Mary Lynn Holloway, longtime director of University of Tennessee Parking and Transit Services, will retire at the end of this month.
But that doesn’t mean she’ll disappear.
“I’m actually going to stay on as interim director, working half-time, until my successor is named,” she said. A national search is underway.
Holloway is a founding member of the Mid-South Transportation and Parking Association, and is UT’s representative on the Knoxville Transit Authority.
“Throughout the years, Mary Lynn has exhibited her passion for the university and the parking industry,” said Jeff Maples, senior associate vice chancellor for finance and administration. “We’ll miss her, and we wish her well.”
Holloway’s thirty-nine-year career at UT began in 1968 in University Housing, where she worked while her husband, Jerry Holloway, attended the university on a football scholarship.
A Memphis native, she said that she and her husband “fell in love with East Tennessee” and decided to make it their home. Holloway also worked in the finance office before moving to Parking and Transit Services in 1982.
“My first big assignment that year was managing the on-campus parking during the World’s Fair,” she said. “That was a real trial by fire, but it was very exciting to play a part in such a wonderful, once-in-a-lifetime event.”
During her time at UT, Holloway said, the amount of campus parking has doubled, and the number of special events held on campus has increased tremendously. The variety of surface lots and parking garages located throughout campus makes for a complex management job, especially on football Saturdays.
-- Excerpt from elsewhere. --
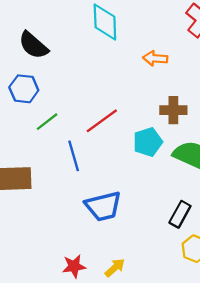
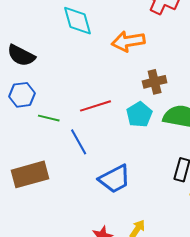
orange arrow: (155, 58) -> (128, 41), size x1.5
red line: (102, 121) -> (95, 106), turned 32
green line: (47, 122) -> (49, 118), turned 65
“It’s like playing chess on twenty different boards at the same time,” she said.
Parking and Transit Services handles the parking needs of academics, athletics, and public and private events. Holloway has managed several big changes in the department during her career, she said.
“When I began, there was no computerization of permits, citations, or collections. So I was able to get in on the ground floor of automating and computerizing our operations,” Holloway said.
Holloway said she’s spent her share of stormy Saturday afternoons helping move pre-game and post-game traffic around campus, but one of her stranger experiences came at the hands, or paws, of an angry squirrel.
One afternoon Holloway heard an employee radio for help. He was near the old location of The Rock on Volunteer Boulevard, and was calling “Help, help, it’s trying to get me!” She and others arrived on the scene to find the employee scrambling around the rock, being chased by a young squirrel.
As Holloway approached, the squirrel stopped, turned and looked straight at her, then jumped on her leg and wouldn’t let go. “I was doing a jig in the parking lot, trying to dislodge that squirrel!” she laughed.
After the transition into retirement, Holloway wants to travel with her husband and visit family in Colorado, Florida, and West and East Tennessee. She also is looking forward to sitting on her covered back porch, watching the wildlife, and reading, although she says she will have to fight the temptation to read the latest parking-industry journals.
“I’m blessed to have been part of the UT community for all these years, with the chance to help people from all walks of life.”